As Disney's Mary Poppins didn't have a clear villain, it would seem to be exempt from this rule, but "Fidelity Fiduciary Bank" gives it a try anyhow. Mr. Banks and his bosses at the bank are the closest thing Mary Poppins has to a villain until his Heel-Face Turn; he is against Mary Poppins herself, fun, and compassion because they interfere with order.
"Temper Temper", in the new stage adaptation, features the children's toys coming to life, growing larger than the children themselves, and holding the children trial for having lost their tempers — for, "children who lose their tempers lose everything else in the end!"
"Brimstone and Treacle", again from the new Mary Poppins, where the Banks' second nanny, Miss Andrews, explains her philosophy that brimstone and treacle with a good dose of tyranny is the best way to govern children. (Note that there is also a Dark Reprise in which Mary comes back, sets Miss Andrews' pet lark free from its cage and there is a showdown between two singing nannies which results in Miss Andrews having a taste of her very own brimstone and treacle as well as being forced into a giant birdcage and sent down below.)
"I'm Number One [You're Number Two]" in Muppets Most Wanted is a Villain Song Duet between Constantine (criminal mastermind and number one crook) and his associate, Dominic Badguy. It's not only celebrating their intention to pull off a series of heists and frame the Muppets, but Constantine reminding his flunky who's in charge.
In the Disney Channel original movie Girl vs. Monster, when the villainess, Deimata, possesses a supporting character and takes the stage from Skyler, she turns "Nothing's Gonna Stop Me" into a surprisingly rockin' villain song, ending with her seemingly forgetting that she's not in a musical and reaching into the camera. Unfortunately, we only get to hear a few parts of it.
Oddly, the lyrics of the main theme, "Fearless", don't seem to be able to decide if they're from the perspective of the hero or the villain. ("Iím stuck in your head / Iím back, back from the dead / Got you running and scared / I'm fearless...")

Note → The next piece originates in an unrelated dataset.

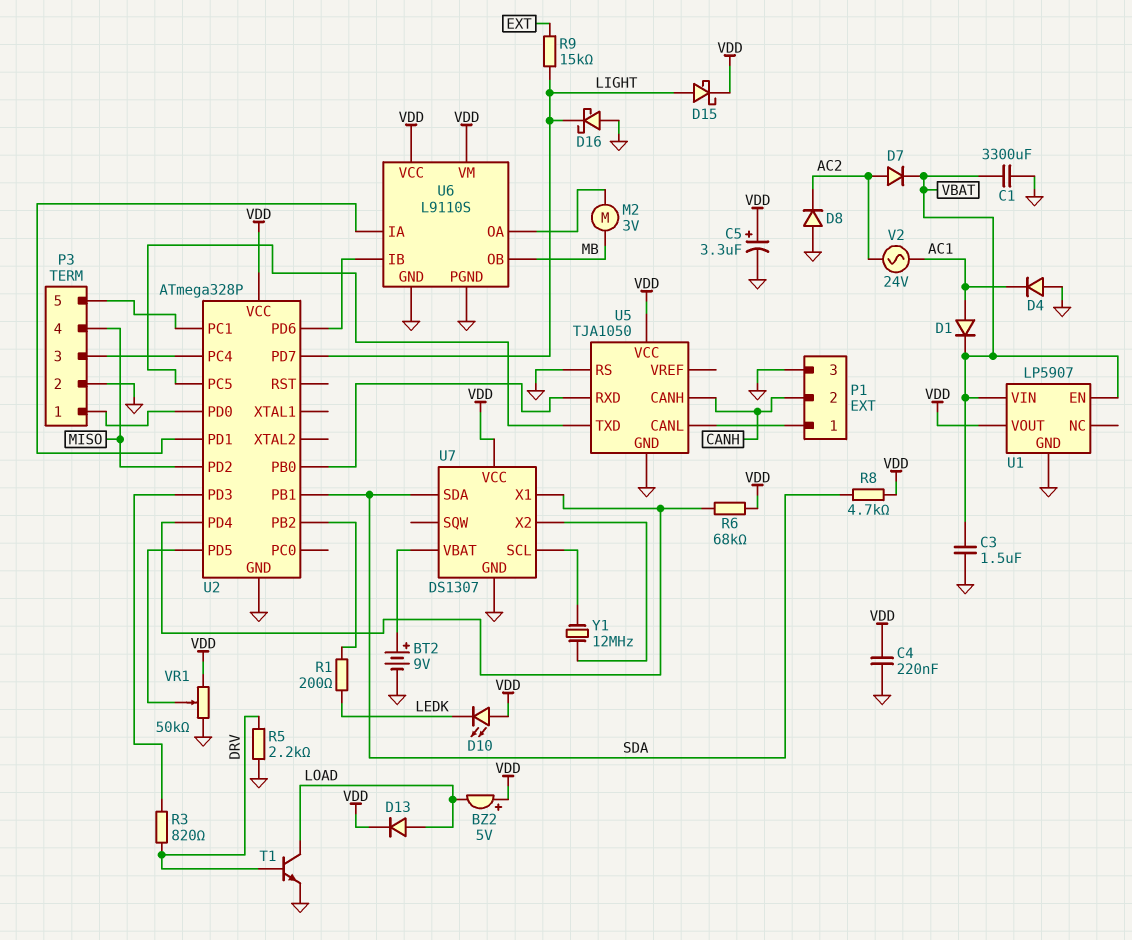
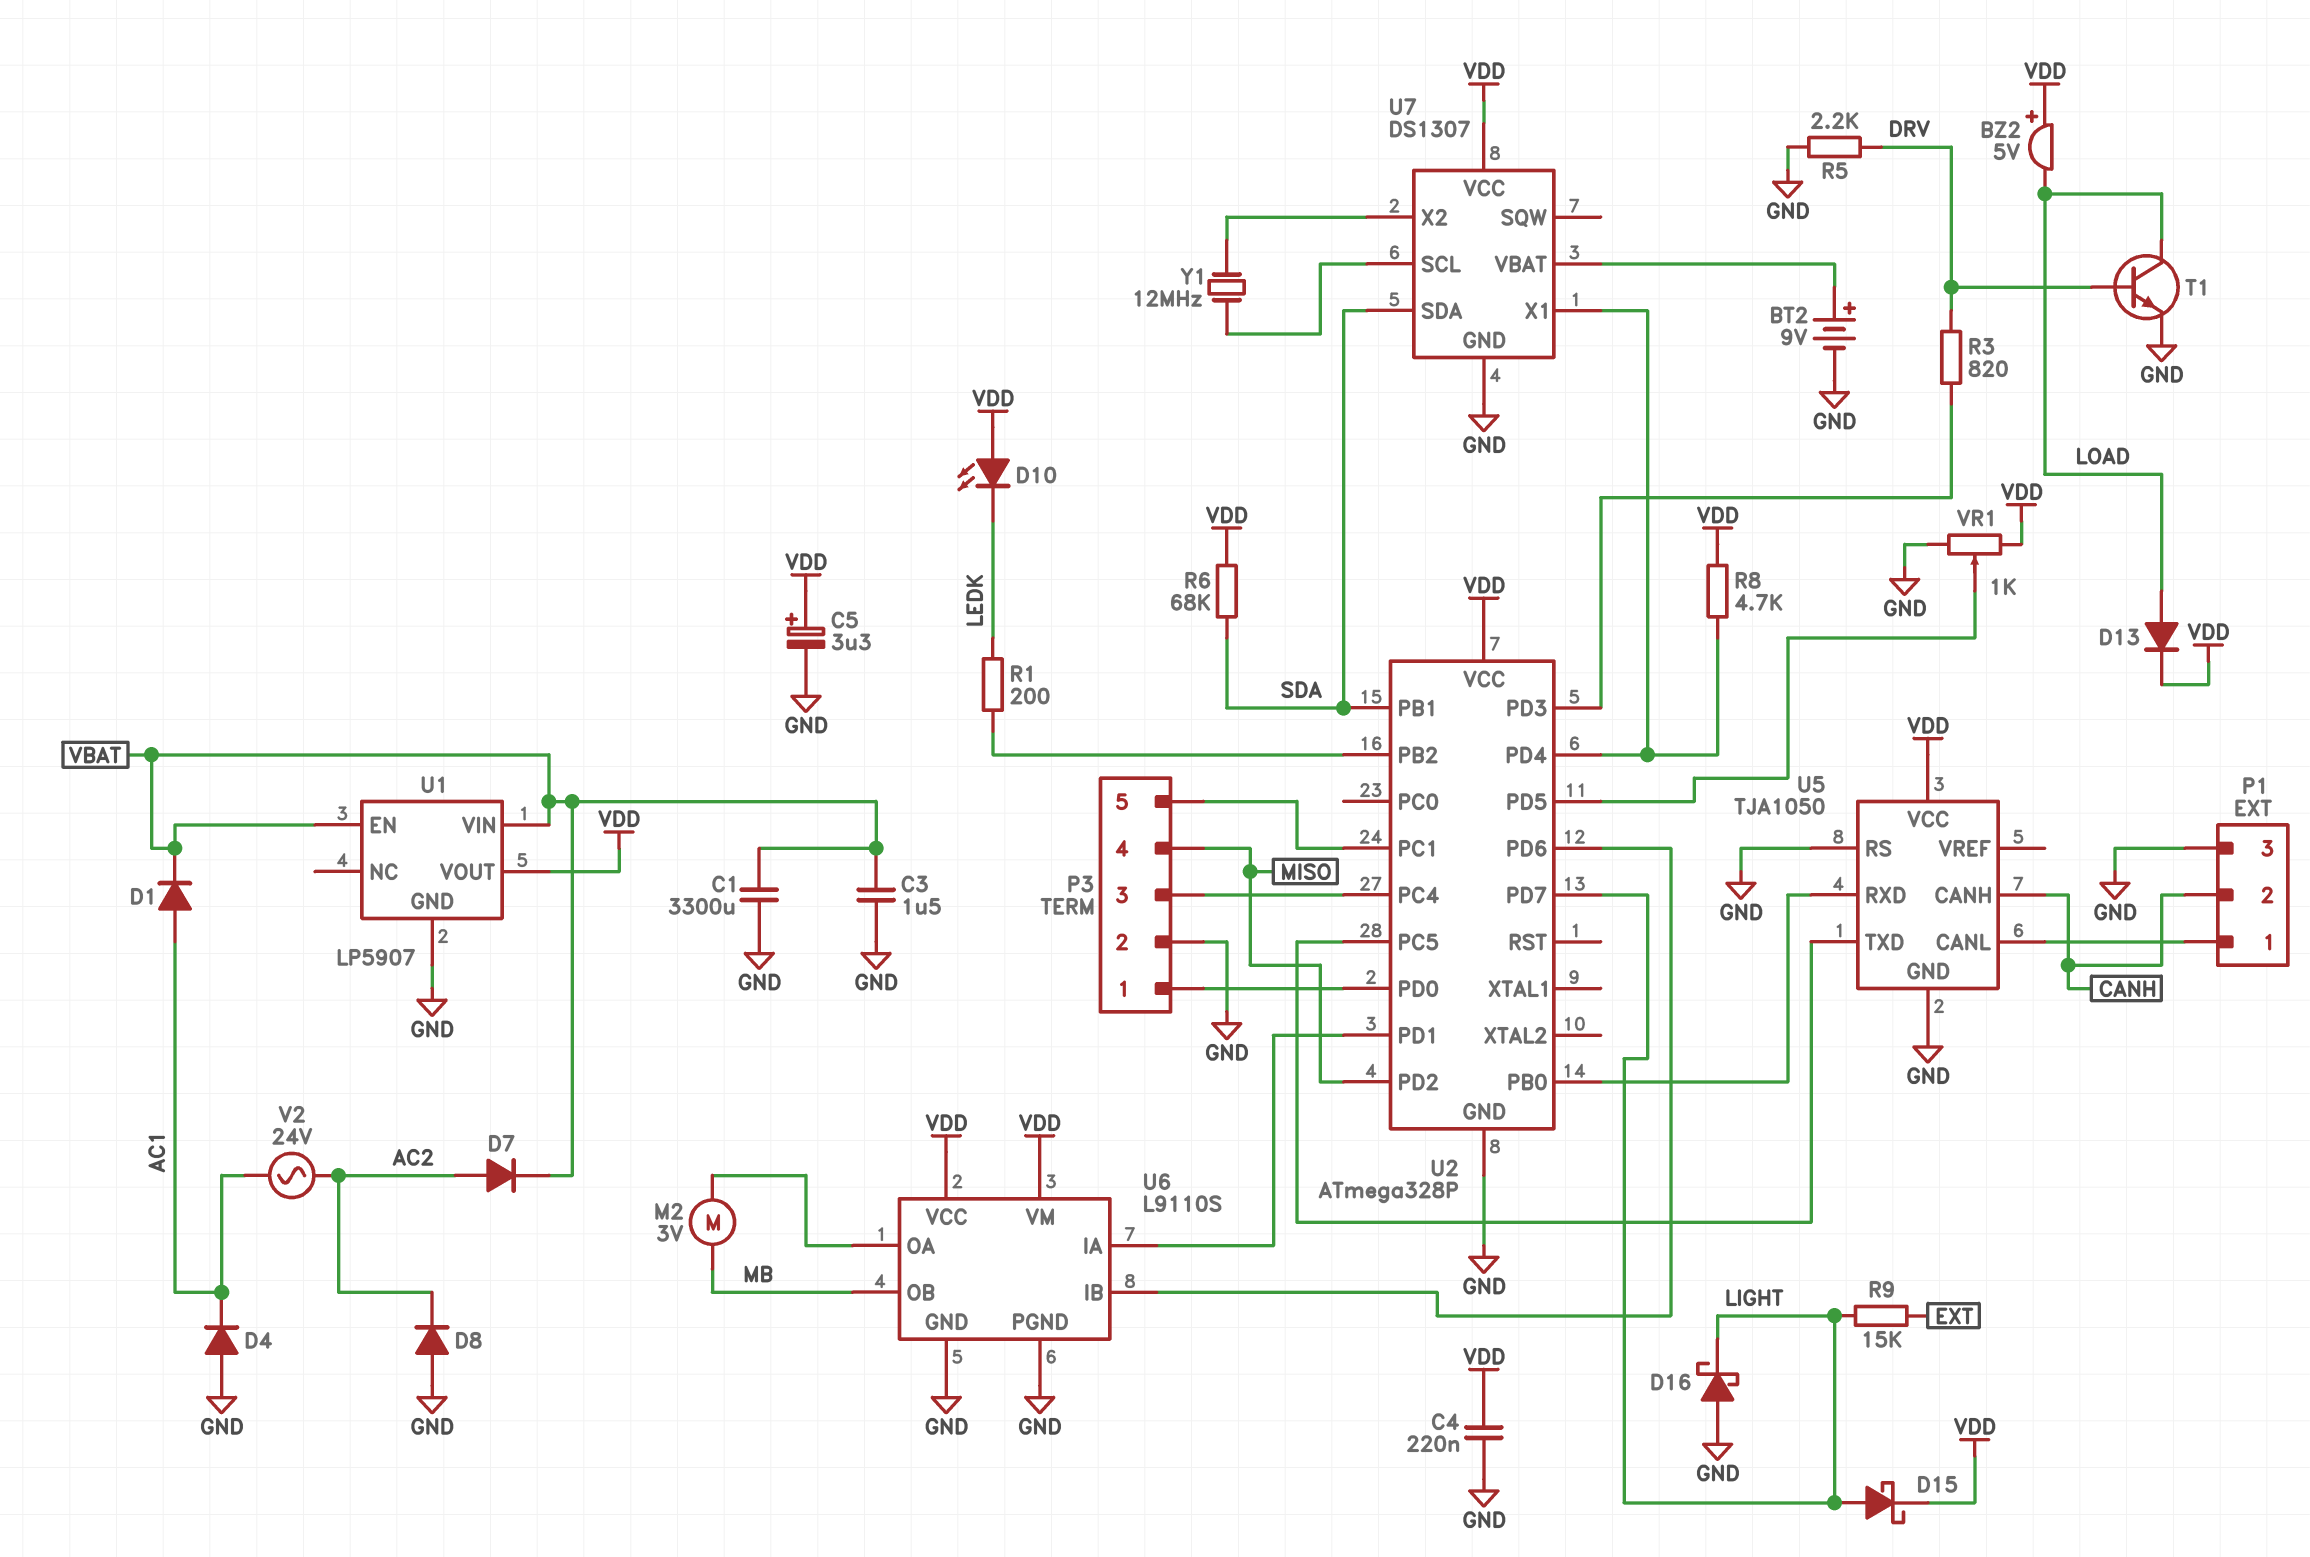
R6: 68k (U2/PD4, VDD) -> 68k (SDA, VDD)
R8: 4.7k (SDA, VDD) -> 4.7k (U2/PD4, VDD)
VR1: 50k (GND, VDD, wiper U2/PD5) -> 1k (GND, VDD, wiper U2/PD5)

Fat Cat's "The Best Of Everything" from the Five-Episode Pilot "To The Rescue". Not to be outdone by "The Fat Cat Stomp", initially performed by Chip and Dale in drag in "Adventures In Squirrelsitting", but later reprised by Fat Cat himself in the next scene.
Irweena Allen ("Risky Beesness") has her own song, too ("You're The Best Bee For Me"), and Sewernose de Bergerac ("A Case of Stage Blight") joins the Pirates of Peejama performance. In fact, not even the Coo-Koo Cola jingle ("The Case of the Cola Cult") remains untouched by villains.
In the four-part TaleSpin pilot, Don Karnage reminds his Air Pirate underlings of what they do with "Sky Pirates".
The TV series for Disney's Hercules has Hades taking you for a tour of his taken-over city-state in "My Town".
"One Good Man" from "Song of Circe" also qualifies, as it's sung by Circe herself and shows her manipulative, deceitful personality very nicely. Also, it's sung by the wickedly talented Adele Dazeem...I mean, Idina Menzel.
Gideon from Gravity Falls gets "Widdle Ol' Me", a catchy gospel-inspired song, on his first appearance in "The Hand that Rocks the Mabel". It comes with just enough unsettling undertones to demonstrate he's a Villain with Good Publicity.
The Darkwing Duck episode "Paraducks" features an Elvis impersonator who does a number bragging about what a great thief he is. At the end of the episode Darkwing does his own heoric reprise about how no criminal is safe from him.
And then we get an awesome remix/ duet between Jack and Oogie from the game, seen here.
In fact, there's three remixes/duets of Oogie Boogie's Song in Oogie's Revenge, with the above being the final one. The other two are Oogie's Song and Casino Clash, plus a remix of Kidnap the Sandy Claws called Hail to Mr. Oogie.